Cristiana Raffa, Pagina99 12/2/2014, 12 febbraio 2014
LE IENE: MEMORIA CORTA, CODA LUNGA
ROMA. Se è esploso in Italia un caso Stamina lo dobbiamo anche a Le Iene. Il programma televisivo ha cavalcato nei mesi scorsi la novità come cura miracolosa. Il tono usato è quello che conosciamo tutti: dissacrante e “vicino alla gente”, in quel caso “la gente” sono malati gravi. Davide Vannoni è il guaritore che la iena Giulio Golia seguiva da tempo: sbugiardato il primo dalla comunità scientifica e il secondo da quella dell’informazione.
Vannoni nei giorni scorsi è stato rinviato a giudizio per tentata truffa, dovrà rispondere alle accuse di danni alla regione Piemonte per aver tentato di ottenere un finanziamento in modo fraudolento.
È il caso più recente di movimento d’opinione generato o corroborato dal programma in onda ogni mercoledì sera su Italia1. Ne abbiamo viste parecchie di questioni scottanti nello show Mediaset, dai minorenni che si drogano a quelli che si prostituiscono in cambio di un telefonino, dalle cartomanti truffaldine alle presunte vittime di malagiustizia o malasanità. Il racconto è quello di un paese reale condito di ironia dissacrante, così si ride un po’ mentre ci si indigna.
Dal 1997 il format basato sull’argentino “Coiga quien caiga”e scritto per l’Italia da Davide Parenti, ha conosciuto alti picchi, ma mai cadute (attualmente è circa al 15% medio di share). Soprattutto ha generato la community online legata alla social tv più folta e loquace che si sia mai vista in Italia. «La pagina Facebook de Le Iene ha superato i 3 milioni di fan, è lo show con più fan in assoluto», spiega Vincenzo Cosenza, social media strategist di Blogmeter azienda che monitora le conversazioni in rete. «Hanno saputo coltivare la volontà di partecipazione del pubblico con una presenza costante sui social network anche durante i periodi di pausa dalla messa in onda». Le interazioni giornaliere (like, share, post in bacheca) secondo Blogmeter sono in media 21.700 e ogni post genera circa 1900 interventi. Nel mese di gennaio 2014 sono stati 35 mila gli utenti a commentare. Su Twitter l’account ha 650 mila followers, terzo dopo @SkyTg24 e @SkySport che però non sono trasmissioni bensì canali. Interazioni per ognitweet:98.

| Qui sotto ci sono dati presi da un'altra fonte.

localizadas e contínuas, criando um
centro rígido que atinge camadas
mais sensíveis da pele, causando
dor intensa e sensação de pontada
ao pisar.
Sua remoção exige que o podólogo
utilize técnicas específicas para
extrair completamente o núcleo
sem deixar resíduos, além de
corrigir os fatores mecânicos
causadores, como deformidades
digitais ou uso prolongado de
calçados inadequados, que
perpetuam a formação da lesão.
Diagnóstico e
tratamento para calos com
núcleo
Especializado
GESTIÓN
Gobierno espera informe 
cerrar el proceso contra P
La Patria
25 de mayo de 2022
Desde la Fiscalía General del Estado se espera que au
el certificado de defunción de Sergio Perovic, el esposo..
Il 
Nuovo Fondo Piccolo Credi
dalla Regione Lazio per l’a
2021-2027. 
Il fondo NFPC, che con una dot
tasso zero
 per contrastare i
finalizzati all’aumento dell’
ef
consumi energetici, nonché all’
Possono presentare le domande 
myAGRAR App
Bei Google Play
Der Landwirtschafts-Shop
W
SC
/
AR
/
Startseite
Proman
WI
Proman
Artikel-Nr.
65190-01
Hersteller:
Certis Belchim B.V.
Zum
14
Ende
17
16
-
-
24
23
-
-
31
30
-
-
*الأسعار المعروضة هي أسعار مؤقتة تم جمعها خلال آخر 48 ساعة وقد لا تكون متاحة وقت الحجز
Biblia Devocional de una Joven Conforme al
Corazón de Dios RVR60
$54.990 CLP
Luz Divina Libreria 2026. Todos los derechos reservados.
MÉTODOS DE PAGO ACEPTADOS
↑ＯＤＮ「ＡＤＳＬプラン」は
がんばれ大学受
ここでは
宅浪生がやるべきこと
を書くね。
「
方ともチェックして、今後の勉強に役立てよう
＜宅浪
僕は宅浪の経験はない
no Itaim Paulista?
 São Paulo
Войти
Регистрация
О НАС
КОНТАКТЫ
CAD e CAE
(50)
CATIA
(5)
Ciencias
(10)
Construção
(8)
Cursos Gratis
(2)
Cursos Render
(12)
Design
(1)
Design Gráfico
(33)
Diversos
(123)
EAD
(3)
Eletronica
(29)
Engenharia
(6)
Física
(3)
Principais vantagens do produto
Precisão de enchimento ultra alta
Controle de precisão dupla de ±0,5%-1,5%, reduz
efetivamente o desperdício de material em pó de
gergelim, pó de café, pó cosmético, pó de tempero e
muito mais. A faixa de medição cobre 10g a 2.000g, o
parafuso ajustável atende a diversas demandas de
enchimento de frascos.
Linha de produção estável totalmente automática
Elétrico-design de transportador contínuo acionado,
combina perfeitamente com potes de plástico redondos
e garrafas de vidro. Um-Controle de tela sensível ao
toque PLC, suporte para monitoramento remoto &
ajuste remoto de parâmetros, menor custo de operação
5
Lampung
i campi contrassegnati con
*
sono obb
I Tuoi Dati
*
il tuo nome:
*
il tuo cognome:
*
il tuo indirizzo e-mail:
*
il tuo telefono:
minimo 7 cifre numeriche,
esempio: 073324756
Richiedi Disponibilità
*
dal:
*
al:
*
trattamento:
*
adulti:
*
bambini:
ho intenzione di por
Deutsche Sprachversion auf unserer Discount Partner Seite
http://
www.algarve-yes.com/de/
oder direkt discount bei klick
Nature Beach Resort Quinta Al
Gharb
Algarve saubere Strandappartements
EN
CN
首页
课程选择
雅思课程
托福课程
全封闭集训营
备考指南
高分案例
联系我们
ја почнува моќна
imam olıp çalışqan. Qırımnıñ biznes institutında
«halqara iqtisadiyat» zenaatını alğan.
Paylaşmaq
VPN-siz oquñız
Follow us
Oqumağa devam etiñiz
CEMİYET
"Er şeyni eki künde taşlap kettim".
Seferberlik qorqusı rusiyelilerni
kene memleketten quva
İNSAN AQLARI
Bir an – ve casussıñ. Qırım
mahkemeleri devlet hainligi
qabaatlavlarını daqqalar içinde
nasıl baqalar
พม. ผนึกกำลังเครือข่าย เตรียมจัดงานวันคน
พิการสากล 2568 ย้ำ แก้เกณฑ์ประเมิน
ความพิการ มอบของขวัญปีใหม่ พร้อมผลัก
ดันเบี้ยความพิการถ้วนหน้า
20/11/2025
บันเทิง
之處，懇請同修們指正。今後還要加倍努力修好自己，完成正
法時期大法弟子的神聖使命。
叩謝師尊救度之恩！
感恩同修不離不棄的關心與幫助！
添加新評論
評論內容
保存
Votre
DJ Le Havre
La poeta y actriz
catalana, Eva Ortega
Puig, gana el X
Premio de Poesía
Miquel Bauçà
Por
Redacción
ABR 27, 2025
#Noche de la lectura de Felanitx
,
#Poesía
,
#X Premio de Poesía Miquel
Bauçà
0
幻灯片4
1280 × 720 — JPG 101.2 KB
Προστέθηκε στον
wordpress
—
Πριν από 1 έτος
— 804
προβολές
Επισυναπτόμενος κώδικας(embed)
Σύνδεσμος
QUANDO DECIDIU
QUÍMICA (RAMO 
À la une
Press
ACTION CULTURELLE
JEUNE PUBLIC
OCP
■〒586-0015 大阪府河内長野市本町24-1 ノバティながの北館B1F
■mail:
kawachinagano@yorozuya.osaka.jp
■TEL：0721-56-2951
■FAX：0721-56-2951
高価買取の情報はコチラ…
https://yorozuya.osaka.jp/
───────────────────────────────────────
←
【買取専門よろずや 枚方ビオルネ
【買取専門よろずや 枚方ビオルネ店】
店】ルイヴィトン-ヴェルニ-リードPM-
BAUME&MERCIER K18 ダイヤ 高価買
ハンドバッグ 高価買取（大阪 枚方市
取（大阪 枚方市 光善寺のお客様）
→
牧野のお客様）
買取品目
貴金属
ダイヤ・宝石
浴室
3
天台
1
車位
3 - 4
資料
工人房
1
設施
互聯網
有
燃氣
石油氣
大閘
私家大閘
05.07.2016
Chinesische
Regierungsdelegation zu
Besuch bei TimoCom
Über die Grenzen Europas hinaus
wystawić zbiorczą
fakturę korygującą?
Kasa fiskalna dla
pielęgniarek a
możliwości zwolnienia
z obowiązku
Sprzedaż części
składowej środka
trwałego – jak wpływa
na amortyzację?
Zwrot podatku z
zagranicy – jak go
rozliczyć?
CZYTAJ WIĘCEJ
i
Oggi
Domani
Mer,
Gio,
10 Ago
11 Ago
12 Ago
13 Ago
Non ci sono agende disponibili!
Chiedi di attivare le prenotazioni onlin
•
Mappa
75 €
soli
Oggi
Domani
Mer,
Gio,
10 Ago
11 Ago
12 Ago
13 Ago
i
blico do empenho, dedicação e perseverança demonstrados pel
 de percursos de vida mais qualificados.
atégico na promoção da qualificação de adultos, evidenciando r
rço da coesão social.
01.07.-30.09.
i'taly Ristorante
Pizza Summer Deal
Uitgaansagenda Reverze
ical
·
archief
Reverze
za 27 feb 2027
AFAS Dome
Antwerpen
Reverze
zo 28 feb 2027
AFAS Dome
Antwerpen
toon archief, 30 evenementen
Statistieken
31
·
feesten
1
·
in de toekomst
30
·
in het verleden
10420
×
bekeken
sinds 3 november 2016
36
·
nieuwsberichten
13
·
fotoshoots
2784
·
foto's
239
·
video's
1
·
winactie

Secondo Giovanni Boccia Artieri, sociologo della comunicazione all’Università di Urbino, si tratta del programma che raccoglie più engagement, cioè coinvolgimento: «Il motivo è legato sia alla fascia d’età a cui si rivolge, 18-30 anni, che corrisponde al pubblico più attivo in rete, sia alle tematiche trattate. E un programma generalista con contenuti e toni polemici, parla alla pancia del paese nella dimensione più populista e di intrattenimento».
Il mix vincente, argomenti hard e tono dissacrante. «La vera novità però è la coda lunga delle conversazioni che genera in rete», precisa Boccia Artieri. Per coda lunga si intende la durata nel tempo delle argomentazioni legate al programma. Infatti l’hashtag #leiene domina i trending topic su Twitter per molte ore dopo la fine della puntata, spesso per tutta la mattinata seguente. Ma come è possibile che, nonostante le critiche e le evidenze di dubbia affidabilità il programma ancora generi tanta attenzione e adesione da parte del pubblico? Secondo Cosenza la risposta è in parte nella, cura della community: «La presenza de Le Iene sui social, come sapienti e costanti foraggiatori dei fan, compensa le pecche informative». Per Boccia Artieri c’è di più e va ricercato nelle dinamiche di adesione alle cause che hanno fatto la fortuna anche di un movimento politico in questi anni: «In rete le persone sono molto ricettive rispetto a un linguaggio sopra le righe, ironico e tagliente, fulminante e lapidario. Se ci pensiamo bene è esattamente il linguaggio che Beppe Grillo usa da sempre». Grillo infatti non ha modificato il suo linguaggio di eccessi, neanche quando esponenti del suo movimento sono stati eletti in Parlamento, e le analogie con le modalità e le argomentazioni de Le Iene sono molteplici: «La veridicità dei fatti o la conferma delle fonti non sono una priorità, secondo quello schema comunicativo» – precisa il professore. «In fondo Stamina è un argomento controverso, il pubblico può perdonare una caduta ai suoi beniamini». Lo fa, come lo ha fatto con la storia del metodo Di Bella nel 1997, ma evidentemente di anticorpi non ce ne siamo fatti abbastanza: «Siamo il paese dei guelfi contro ghibellini. Qui la comunicazione che chiede di schierarsi funziona sempre».